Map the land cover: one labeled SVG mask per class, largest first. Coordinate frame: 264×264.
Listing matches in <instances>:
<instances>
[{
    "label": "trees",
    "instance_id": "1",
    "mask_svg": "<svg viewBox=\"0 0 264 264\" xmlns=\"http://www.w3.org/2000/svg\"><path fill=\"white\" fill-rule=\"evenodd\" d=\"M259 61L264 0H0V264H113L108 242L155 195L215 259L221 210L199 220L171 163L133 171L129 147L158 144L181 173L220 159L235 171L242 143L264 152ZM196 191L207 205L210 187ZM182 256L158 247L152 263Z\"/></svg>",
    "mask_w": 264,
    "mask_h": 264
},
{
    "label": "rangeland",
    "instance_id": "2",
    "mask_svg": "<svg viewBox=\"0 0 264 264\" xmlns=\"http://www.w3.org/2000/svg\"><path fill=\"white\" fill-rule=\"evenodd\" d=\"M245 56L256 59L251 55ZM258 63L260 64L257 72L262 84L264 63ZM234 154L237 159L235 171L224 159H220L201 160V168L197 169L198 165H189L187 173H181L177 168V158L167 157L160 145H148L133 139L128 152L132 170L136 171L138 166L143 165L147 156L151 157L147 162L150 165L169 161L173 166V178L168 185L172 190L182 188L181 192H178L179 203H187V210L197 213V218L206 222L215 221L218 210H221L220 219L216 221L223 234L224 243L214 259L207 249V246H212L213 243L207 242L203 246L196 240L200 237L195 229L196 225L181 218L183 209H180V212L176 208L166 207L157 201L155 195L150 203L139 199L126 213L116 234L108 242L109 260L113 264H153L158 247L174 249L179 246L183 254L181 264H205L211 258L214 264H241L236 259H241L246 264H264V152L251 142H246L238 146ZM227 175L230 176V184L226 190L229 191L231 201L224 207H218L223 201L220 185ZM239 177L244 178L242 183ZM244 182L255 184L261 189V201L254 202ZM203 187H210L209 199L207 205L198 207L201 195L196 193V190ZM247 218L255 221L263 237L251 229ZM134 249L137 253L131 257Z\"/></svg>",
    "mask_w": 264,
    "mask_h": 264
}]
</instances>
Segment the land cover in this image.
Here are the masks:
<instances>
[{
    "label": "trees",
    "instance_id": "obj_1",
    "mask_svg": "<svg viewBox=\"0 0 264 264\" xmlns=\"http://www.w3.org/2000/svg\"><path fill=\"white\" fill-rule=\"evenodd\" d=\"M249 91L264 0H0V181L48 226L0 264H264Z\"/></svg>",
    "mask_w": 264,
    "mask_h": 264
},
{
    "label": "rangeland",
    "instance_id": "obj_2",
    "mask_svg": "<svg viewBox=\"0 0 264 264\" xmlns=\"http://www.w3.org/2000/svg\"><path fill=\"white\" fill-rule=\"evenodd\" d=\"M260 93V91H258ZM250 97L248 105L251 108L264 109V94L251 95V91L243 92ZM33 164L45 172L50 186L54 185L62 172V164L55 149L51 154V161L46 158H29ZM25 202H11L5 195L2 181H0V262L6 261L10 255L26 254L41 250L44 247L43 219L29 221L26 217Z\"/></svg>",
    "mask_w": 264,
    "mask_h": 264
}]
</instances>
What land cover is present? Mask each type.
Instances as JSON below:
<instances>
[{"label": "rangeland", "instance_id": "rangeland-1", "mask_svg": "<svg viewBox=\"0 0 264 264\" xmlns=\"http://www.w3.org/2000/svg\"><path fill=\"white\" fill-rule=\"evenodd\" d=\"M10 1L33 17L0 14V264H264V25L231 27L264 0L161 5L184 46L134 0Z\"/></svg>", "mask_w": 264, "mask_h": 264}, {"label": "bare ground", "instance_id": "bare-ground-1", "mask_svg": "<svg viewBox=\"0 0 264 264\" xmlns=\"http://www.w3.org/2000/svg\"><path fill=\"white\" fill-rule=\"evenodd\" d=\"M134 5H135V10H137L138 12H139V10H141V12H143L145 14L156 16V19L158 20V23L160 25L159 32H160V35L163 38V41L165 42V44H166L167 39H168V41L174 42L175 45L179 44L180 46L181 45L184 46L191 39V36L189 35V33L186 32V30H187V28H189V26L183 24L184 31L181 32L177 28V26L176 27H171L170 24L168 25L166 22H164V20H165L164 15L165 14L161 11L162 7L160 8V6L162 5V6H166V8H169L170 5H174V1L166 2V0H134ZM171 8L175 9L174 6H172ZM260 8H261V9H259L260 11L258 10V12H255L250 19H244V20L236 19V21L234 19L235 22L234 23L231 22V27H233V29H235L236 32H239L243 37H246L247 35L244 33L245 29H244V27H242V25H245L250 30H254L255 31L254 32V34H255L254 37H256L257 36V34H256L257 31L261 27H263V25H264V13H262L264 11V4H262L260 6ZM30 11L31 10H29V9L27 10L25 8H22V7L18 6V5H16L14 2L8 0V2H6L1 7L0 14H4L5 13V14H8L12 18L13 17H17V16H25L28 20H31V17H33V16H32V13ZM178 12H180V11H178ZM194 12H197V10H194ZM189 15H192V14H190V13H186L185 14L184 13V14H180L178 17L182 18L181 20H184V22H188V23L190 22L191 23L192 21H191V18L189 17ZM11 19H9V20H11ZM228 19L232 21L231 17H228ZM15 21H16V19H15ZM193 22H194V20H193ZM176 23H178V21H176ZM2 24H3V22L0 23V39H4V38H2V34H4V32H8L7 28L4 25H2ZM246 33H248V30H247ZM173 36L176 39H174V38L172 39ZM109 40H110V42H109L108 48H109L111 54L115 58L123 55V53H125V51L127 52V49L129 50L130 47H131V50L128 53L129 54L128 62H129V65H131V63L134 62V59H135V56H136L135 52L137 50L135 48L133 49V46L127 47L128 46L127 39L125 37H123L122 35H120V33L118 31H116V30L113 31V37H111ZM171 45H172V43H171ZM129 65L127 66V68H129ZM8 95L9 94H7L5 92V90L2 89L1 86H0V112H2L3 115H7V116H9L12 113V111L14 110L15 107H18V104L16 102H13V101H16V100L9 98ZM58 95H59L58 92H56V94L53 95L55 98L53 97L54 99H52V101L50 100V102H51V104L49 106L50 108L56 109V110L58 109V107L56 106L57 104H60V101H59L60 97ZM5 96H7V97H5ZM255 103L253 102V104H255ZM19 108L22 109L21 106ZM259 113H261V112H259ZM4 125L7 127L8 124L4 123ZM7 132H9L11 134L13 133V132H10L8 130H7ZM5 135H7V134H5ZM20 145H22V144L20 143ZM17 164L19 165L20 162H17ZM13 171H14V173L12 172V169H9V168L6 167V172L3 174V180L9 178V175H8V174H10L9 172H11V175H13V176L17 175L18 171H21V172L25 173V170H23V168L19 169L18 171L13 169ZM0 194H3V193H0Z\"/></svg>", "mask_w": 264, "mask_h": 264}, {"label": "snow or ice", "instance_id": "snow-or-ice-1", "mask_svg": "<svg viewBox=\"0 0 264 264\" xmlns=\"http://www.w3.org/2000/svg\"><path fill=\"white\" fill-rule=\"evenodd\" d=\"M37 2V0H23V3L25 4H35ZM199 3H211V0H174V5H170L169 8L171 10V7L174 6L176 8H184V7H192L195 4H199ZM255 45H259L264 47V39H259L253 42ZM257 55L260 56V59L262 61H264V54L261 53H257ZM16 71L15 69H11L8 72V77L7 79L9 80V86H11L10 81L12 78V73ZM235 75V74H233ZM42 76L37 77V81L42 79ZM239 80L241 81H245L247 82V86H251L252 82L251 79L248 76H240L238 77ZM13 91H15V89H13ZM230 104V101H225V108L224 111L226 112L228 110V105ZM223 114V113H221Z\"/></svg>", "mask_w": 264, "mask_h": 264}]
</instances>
━━━━━━━━
# Work to be completed
Please set down each line of the records exactly as given.

# Complete output
Map the land cover: one labeled SVG mask per class, largest first. Coordinate frame: 264×264.
Listing matches in <instances>:
<instances>
[{
    "label": "trees",
    "instance_id": "1",
    "mask_svg": "<svg viewBox=\"0 0 264 264\" xmlns=\"http://www.w3.org/2000/svg\"><path fill=\"white\" fill-rule=\"evenodd\" d=\"M259 61L264 0H0V264H113L108 242L155 195L215 259L221 210L199 220L171 163L133 171L129 147L158 144L181 173L220 159L235 171L242 143L264 152ZM196 191L207 205L210 187ZM182 256L158 247L152 263Z\"/></svg>",
    "mask_w": 264,
    "mask_h": 264
},
{
    "label": "rangeland",
    "instance_id": "2",
    "mask_svg": "<svg viewBox=\"0 0 264 264\" xmlns=\"http://www.w3.org/2000/svg\"><path fill=\"white\" fill-rule=\"evenodd\" d=\"M245 56L256 59L251 55ZM258 63L260 64L257 72L262 84L264 63ZM234 154L237 159L235 171L224 159H220L201 160V168L197 169L198 165H189L187 173H181L177 168V158L167 157L160 145H148L133 139L128 152L132 170L136 171L138 166L143 165L147 156L151 157L147 162L150 165L169 161L173 166V178L168 185L172 190L182 188L181 192H178L179 203H187V210L197 213V218L206 222L215 221L218 210H221L220 219L216 221L223 234L224 243L214 259L207 249V246H212L213 243L207 242L203 246L196 240L200 237L195 229L196 225L181 218L183 209H180V212L176 208L166 207L157 201L155 195L150 203L139 199L126 213L116 234L108 242L109 260L113 264H153L158 247L174 249L179 246L183 254L181 264H205L211 258L214 264H241L236 259H241L246 264H264V152L251 142H246L238 146ZM227 175L230 176V184L226 190L229 191L231 201L224 207H218L223 201L220 185ZM239 177L244 178L242 183ZM244 182L255 184L261 189V201L254 202ZM203 187H210L209 199L207 205L198 207L201 195L196 193V190ZM247 218L255 221L263 237L251 229ZM134 249L137 253L131 257Z\"/></svg>",
    "mask_w": 264,
    "mask_h": 264
}]
</instances>
Segment the land cover in this image.
Here are the masks:
<instances>
[{
    "label": "trees",
    "instance_id": "obj_1",
    "mask_svg": "<svg viewBox=\"0 0 264 264\" xmlns=\"http://www.w3.org/2000/svg\"><path fill=\"white\" fill-rule=\"evenodd\" d=\"M249 91L264 0H0V181L48 226L0 264H264Z\"/></svg>",
    "mask_w": 264,
    "mask_h": 264
},
{
    "label": "rangeland",
    "instance_id": "obj_2",
    "mask_svg": "<svg viewBox=\"0 0 264 264\" xmlns=\"http://www.w3.org/2000/svg\"><path fill=\"white\" fill-rule=\"evenodd\" d=\"M260 93V91H258ZM250 97L248 105L251 108L264 109V94L251 95V91L243 92ZM33 164L45 172L50 186L54 185L62 172V164L55 149L51 154V161L46 158H29ZM25 202H11L5 195L2 181H0V262L6 261L10 255L26 254L41 250L44 247L43 219L29 221L26 217Z\"/></svg>",
    "mask_w": 264,
    "mask_h": 264
}]
</instances>
What land cover is present? Mask each type.
Instances as JSON below:
<instances>
[{"label": "rangeland", "instance_id": "rangeland-1", "mask_svg": "<svg viewBox=\"0 0 264 264\" xmlns=\"http://www.w3.org/2000/svg\"><path fill=\"white\" fill-rule=\"evenodd\" d=\"M10 1L33 17L0 14V264H264V25L231 27L264 0L161 5L184 46L134 0Z\"/></svg>", "mask_w": 264, "mask_h": 264}, {"label": "bare ground", "instance_id": "bare-ground-1", "mask_svg": "<svg viewBox=\"0 0 264 264\" xmlns=\"http://www.w3.org/2000/svg\"><path fill=\"white\" fill-rule=\"evenodd\" d=\"M134 5H135V10H137L138 12H139V10H141V12H143L145 14L156 16V19L158 20V23L160 25L159 32H160V35L163 38V41L165 42V44H166L167 39H168V41L174 42L175 45L179 44L180 46L181 45L184 46L191 39V36L189 35V33L186 32V30H187V28H189V26L183 24L184 31L181 32L177 28V26L176 27H171L170 24L168 25L166 22H164V20H165L164 15L165 14L161 11L162 7L160 8V6L162 5V6H166V8H169L170 5H174V1L166 2V0H134ZM171 8L175 9L174 6H172ZM260 8H261V9H259L260 11L258 10V12H255L250 19H244V20L236 19V21L234 19L235 22L234 23L231 22V27H233V29H235L236 32H239L243 37H246L247 35L244 33L245 29H244V27H242V25H245L250 30H254L255 31L254 32V34H255L254 37H256L257 36V34H256L257 31L261 27H263V25H264V13H262L264 11V4H262L260 6ZM30 11L31 10H29V9L27 10L25 8H22V7L18 6V5H16L14 2L8 0V2H6L1 7L0 14H4L5 13V14H8L12 18L13 17H17V16H25L28 20H31V17H33V16H32V13ZM178 12H180V11H178ZM194 12H197V10H194ZM189 15H192V14H190V13H186L185 14L184 13V14H180L178 17L182 18L181 20H184V22H188V23L190 22L191 23L192 21H191V18L189 17ZM11 19H9V20H11ZM228 19L232 21L231 17H228ZM15 21H16V19H15ZM193 22H194V20H193ZM176 23H178V21H176ZM2 24H3V22L0 23V39H4V38H2V34H4V32H8L7 28L4 25H2ZM246 33H248V30H247ZM173 36L176 39H174V38L172 39ZM109 40H110V42H109L108 48H109L111 54L115 58L123 55V53H125V51L127 52V49L129 50L130 47H131V50L128 53L129 54L128 62H129V65H131V63L134 62V59H135V56H136L135 52L137 50L135 48L133 49V46L127 47L128 46L127 39L125 37H123L122 35H120V33L118 31H116V30L113 31V37H111ZM171 45H172V43H171ZM129 65L127 66V68H129ZM8 95L9 94H7L5 92V90L2 89L1 86H0V112H2L3 115H7V116H9L12 113V111L14 110L15 107H18V104L16 102H13V101H16V100L9 98ZM58 95H59L58 92H56V94L53 95L55 98L53 97L54 99H52V101L50 100V102H51V104L49 106L50 108L56 109V110L58 109V107L56 106L57 104H60V101H59L60 97ZM5 96H7V97H5ZM255 103L253 102V104H255ZM19 108L22 109L21 106ZM259 113H261V112H259ZM4 125L7 127L8 124L4 123ZM7 132H9L11 134L13 133V132H10L8 130H7ZM5 135H7V134H5ZM20 145H22V144L20 143ZM17 164L19 165L20 162H17ZM13 171H14V173L12 172V169H9V168L6 167V172L3 174V180L9 178V175H8V174H10L9 172H11V175H13V176L17 175L18 171H21V172L25 173V170H23V168L19 169L18 171L13 169ZM0 194H3V193H0Z\"/></svg>", "mask_w": 264, "mask_h": 264}, {"label": "snow or ice", "instance_id": "snow-or-ice-1", "mask_svg": "<svg viewBox=\"0 0 264 264\" xmlns=\"http://www.w3.org/2000/svg\"><path fill=\"white\" fill-rule=\"evenodd\" d=\"M37 2V0H23V3L25 4H35ZM199 3H211V0H174V5H170L169 8L171 10V7L174 6L176 8H184V7H192L195 4H199ZM255 45H259L264 47V39H259L253 42ZM257 55L260 56V59L262 61H264V54L261 53H257ZM16 71L15 69H11L8 72V77L7 79L9 80V86H11L10 81L12 78V73ZM235 75V74H233ZM42 76L37 77V81L42 79ZM239 80L241 81H245L247 82V86H251L252 82L251 79L248 76H240L238 77ZM13 91H15V89H13ZM230 104V101H225V108L224 111L226 112L228 110V105ZM223 114V113H221Z\"/></svg>", "mask_w": 264, "mask_h": 264}]
</instances>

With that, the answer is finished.